Fertility is plummeting across the globe. In 2023, the birth rate fell to 1.6 (children per woman) in the United States, 1.3 in Canada, 1.4 in Germany, and 1.2 in Italy, Japan and Poland (to name just a few). This is far below the replacement rate of 2.1 needed to maintain a population.
Nations from east to west are scrambling to reverse the trend. President Trump has suggested giving women with six or more kids a “National Medal of Motherhood,” and Hungary has offered significant tax incentives. Many European countries are offering generous paid maternity leave policies.

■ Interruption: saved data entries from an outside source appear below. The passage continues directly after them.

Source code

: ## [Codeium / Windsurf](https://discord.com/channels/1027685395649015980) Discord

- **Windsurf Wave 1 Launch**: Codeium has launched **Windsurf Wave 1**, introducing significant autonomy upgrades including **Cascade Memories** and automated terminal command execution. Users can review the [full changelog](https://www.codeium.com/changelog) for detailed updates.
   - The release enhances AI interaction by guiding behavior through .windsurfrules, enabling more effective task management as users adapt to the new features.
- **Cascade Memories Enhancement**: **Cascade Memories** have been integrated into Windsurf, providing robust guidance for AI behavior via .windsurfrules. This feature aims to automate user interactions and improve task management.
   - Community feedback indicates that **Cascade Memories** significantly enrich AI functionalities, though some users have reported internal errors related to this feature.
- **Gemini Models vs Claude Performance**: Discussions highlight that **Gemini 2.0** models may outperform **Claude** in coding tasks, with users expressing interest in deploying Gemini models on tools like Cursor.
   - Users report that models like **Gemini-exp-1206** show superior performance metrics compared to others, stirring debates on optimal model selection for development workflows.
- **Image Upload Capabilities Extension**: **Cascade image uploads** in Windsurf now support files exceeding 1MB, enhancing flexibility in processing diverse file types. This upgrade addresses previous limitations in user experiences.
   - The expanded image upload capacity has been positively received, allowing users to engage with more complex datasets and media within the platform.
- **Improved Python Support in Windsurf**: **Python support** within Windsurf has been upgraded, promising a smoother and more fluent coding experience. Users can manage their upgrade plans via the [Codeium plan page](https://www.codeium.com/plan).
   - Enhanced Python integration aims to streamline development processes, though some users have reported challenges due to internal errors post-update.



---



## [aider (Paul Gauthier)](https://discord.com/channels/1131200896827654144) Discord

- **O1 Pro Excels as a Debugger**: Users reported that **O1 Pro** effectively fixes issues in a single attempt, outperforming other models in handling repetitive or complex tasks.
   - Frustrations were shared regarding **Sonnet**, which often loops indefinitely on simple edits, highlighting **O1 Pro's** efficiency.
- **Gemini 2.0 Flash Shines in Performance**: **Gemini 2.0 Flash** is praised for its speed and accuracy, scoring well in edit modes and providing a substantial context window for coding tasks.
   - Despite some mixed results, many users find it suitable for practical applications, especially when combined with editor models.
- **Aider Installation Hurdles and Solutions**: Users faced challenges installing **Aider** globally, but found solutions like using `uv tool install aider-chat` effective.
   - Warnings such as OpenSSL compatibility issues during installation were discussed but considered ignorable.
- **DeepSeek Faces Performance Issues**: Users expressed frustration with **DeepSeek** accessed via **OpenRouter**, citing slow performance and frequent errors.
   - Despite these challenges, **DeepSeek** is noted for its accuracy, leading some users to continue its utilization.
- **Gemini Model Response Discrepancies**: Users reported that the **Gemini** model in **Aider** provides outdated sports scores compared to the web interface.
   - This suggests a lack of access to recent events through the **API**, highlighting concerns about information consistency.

But Catherine Ruth Pakaluk, author of “Hannah’s Children: The Women Quietly Defying the Birth Dearth,” says these incentives are unlikely to have a long-term impact on the “birth dearth.” Just six years after Australia’s highly touted $6,000 cash “baby bonus” concluded, the birth rate returned to a dismal 1.6.
It’s not just economies that are suffering. Individual women are grieving too. Excluding women who face medical infertility (which is also on the rise), many women who physically would be able to carry and have more babies are not having them. But a lot of them aren’t happy about it. Most American women say they want more children, 2.7 on average, than they actually have, 1.6.
Interestingly, according to labor economists Betsy Stevenson and Justin Wolfers, subjective measures of women’s happiness have been declining since 1970.
Today, women have more autonomy than ever. Women outnumber men in both college and graduate school, and they are sought after for high-paying jobs. Thanks to an array of birth control options and easy access to abortion, having children is increasingly a “choice” that women are advised to put off until they establish their own careers and identities.
I think in our gut, many women know babies are worth it, and that becoming a parent is deeply meaningful. But is it really worth it right now? Won’t I have time for that later? After all, parenting looks hard (because it is). However, by the time it “seems worth it,” women are older and often face decreased fertility as a result.
These stories have resonated deeply with me. Before I had kids, I was somewhat terrified of what the “mom” role would mean for me. I lived in an area jam-packed with young, curious academics and professionals from all over the world. My days were fast-paced and exciting. I loved my identity, activities and friend group. I was wary of risking it all to have a baby. My husband, on the other hand, was ready to start a family. So, I found myself in my pastor’s office crying.
My pastor at the time, Curtis Cook, listened patiently. He didn’t rush to tell me I was wrong or self-centered. He also didn’t tell me my perception of parenting was off — it would require sacrifice. But then he asked me, ever so gently, what my Biblical reasons were for not wanting children.
The question stumped me. Since my earliest memories, my greatest source of joy has been the Lord. Every part of my life is better when I am seeking Him and aligning myself to His Word.
But when it came to kids, without even noticing, I had absorbed a secular perspective.
That realization pushed me deeper to search out a biblical vision for Christian parenting that was worth risking my identity, freedom and friend group for.
I found that motherhood is a calling given by God, to women, for the purpose of filling creation with His glory and with the potential to draw us closer to God in dependence, awe and wonder. I saw that motherhood reflects the loving, nurturing and sacrificial character of God. When I excitedly welcome a baby into the world and then plan how to delight him or her, I picture how God created me with plans to love me and delight my heart.
I was awed to remember that Jesus came into the world through a mother, and that whenever women (whether physically moms or not) practice the qualities of motherhood — being lifegiving, sacrificial and nurturing — they most fully realize their identity as female.
As I talked to Christian parents, I was sobered and excited to consider the unique and weighty responsibility of being God’s mouthpiece in the lives of my future children. Over and over again, through my words and my actions, hundreds of times a day, I would get the thrill of pointing my children to Jesus. And in pointing them to Jesus, I get the thrill of seeing God’s glory too.
When faced with God’s heart for motherhood, my hope began to outweigh my fear. All of the cultural pressures would still exist. I would still be parenting in a society that was (and still is) largely “family unfriendly.”
A decade ago, through his patient listening and gentle counsel, my pastor helped me cut through cultural lies surrounding parenting and catch a glimpse of the breathtaking glory of motherhood — and it has brought me incalculable joy.
The birth rate is plummeting. Nations are panicking. The solution won’t come from government incentives. But it may come through Christians coming alongside one another and remembering God’s heart for parenting.
We should celebrate kids and delight in our callings as parents with an infectious joy that makes our secular neighbor down the street wonder if parenting is worth the risk after all. Sharing why we value children more than our careers or personal identities is also an opportunity to invite a weary and worn-out world to see the Son of God, born of a woman, who came so that they too could call Him Father.
Motherhood, when understood rightly, isn’t just a costly sacrifice. It is an important means that God has given us to reflect His love and glorify Him.